The merchant discount rate issue
Amex charges higher merchant discount rates (MDR) than Visa/Mastercard, which means merchants keep less of every rupee you spend. Small merchants and restaurants resist accepting Amex for exactly this reason. This is structural and won't fully change.
Where Amex works
Most online payments in India (Amazon, Flipkart, Myntra, Swiggy, Zomato, Uber) accept Amex without issue. Large organized retail (malls, electronics chains, premium restaurants, hotels, airlines) accepts Amex. Utility bill payments, insurance, rent payments via CRED all work.
Where it doesn't
Local kirana stores, most auto-rickshaws (though UPI has killed this use case anyway), many restaurants outside malls, small clinics and diagnostic labs, and some petrol pumps. In tier 2 and tier 3 cities, acceptance drops significantly.
The practical workaround
Most Amex cardholders in India carry a backup Visa or Mastercard for the 10–15% of transactions where Amex is declined. With this setup, you can use Amex for 85%+ of spend and earn its richer rewards, while still covering the edge cases.

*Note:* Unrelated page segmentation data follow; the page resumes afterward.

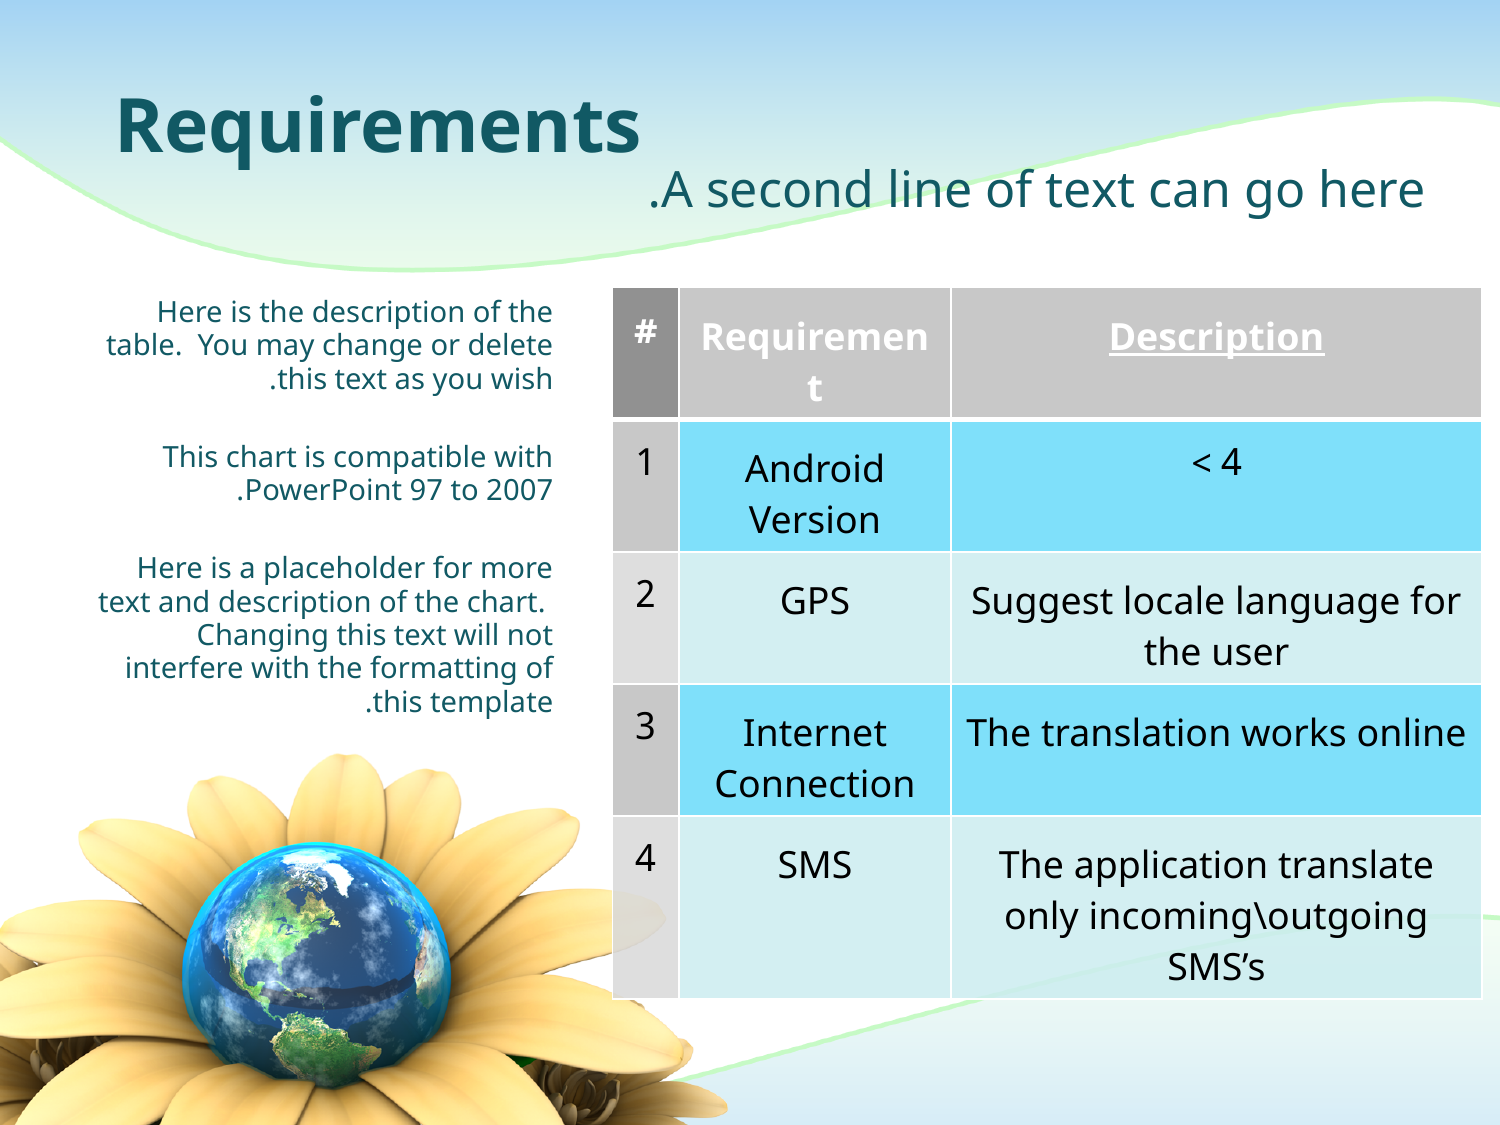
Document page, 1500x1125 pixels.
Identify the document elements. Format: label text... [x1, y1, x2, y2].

table_cell GPS [680, 553, 950, 683]
table_cell 1 [613, 422, 678, 551]
table_header Description [952, 288, 1481, 417]
table_cell SMS [680, 817, 950, 998]
table_cell The translation works online [952, 685, 1481, 815]
table_cell 4 [613, 817, 678, 998]
table_header Requirement [680, 288, 950, 417]
table_cell 3 [613, 685, 678, 815]
list Here is the description of the table. You may change or delete this text as you wish. This chart is compatible with PowerPoint 97 to 2007. Here is a placeholder for more text and description of the chart. Changing this text will not interfere with the formatting of this template. [75, 287, 569, 1005]
table_cell Android Version [680, 422, 950, 551]
table_cell Internet Connection [680, 685, 950, 815]
table_cell Suggest locale language for the user [952, 553, 1481, 683]
list A second line of text can go here. [103, 149, 1441, 225]
table_cell The application translate only incoming\outgoing SMS’s [952, 817, 1481, 998]
table_header # [613, 288, 678, 417]
title Requirements [99, 70, 1450, 176]
table_cell 4 > [952, 422, 1481, 551]
table_cell 2 [613, 553, 678, 683]
picture [0, 0, 1500, 1125]
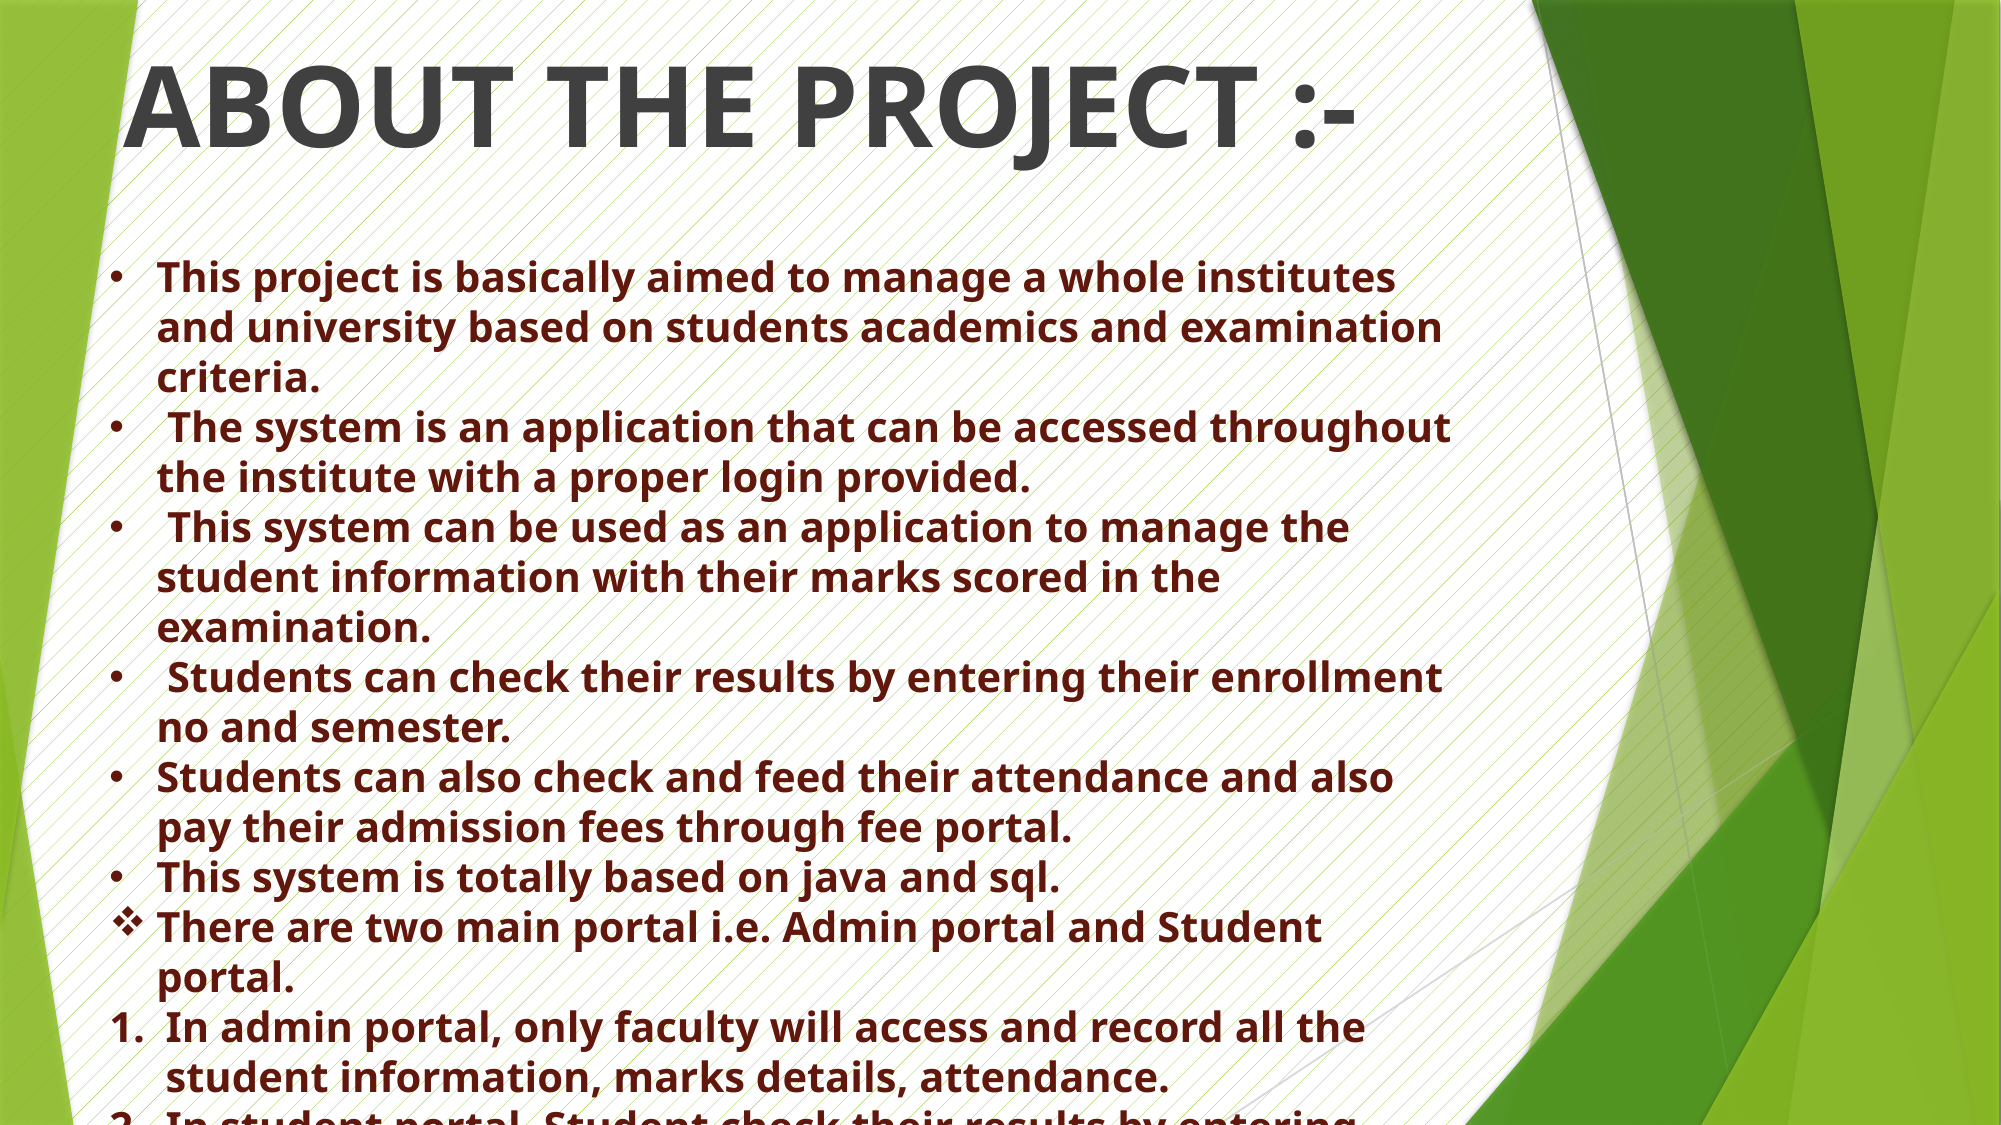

Is it worth the annual fee
For cards like Amex Platinum Travel (₹5,000 fee, ₹10,000+ in travel vouchers annually) or Membership Rewards Credit Card (₹1,500 fee, roughly break-even on rewards), yes — acceptance is fine enough in metros that you recover the fee easily. For the ₹60,000 Platinum Charge card, you need to be a genuinely high-spender with international travel to break even. For most Indians, Amex Platinum Travel hits the right sweet spot.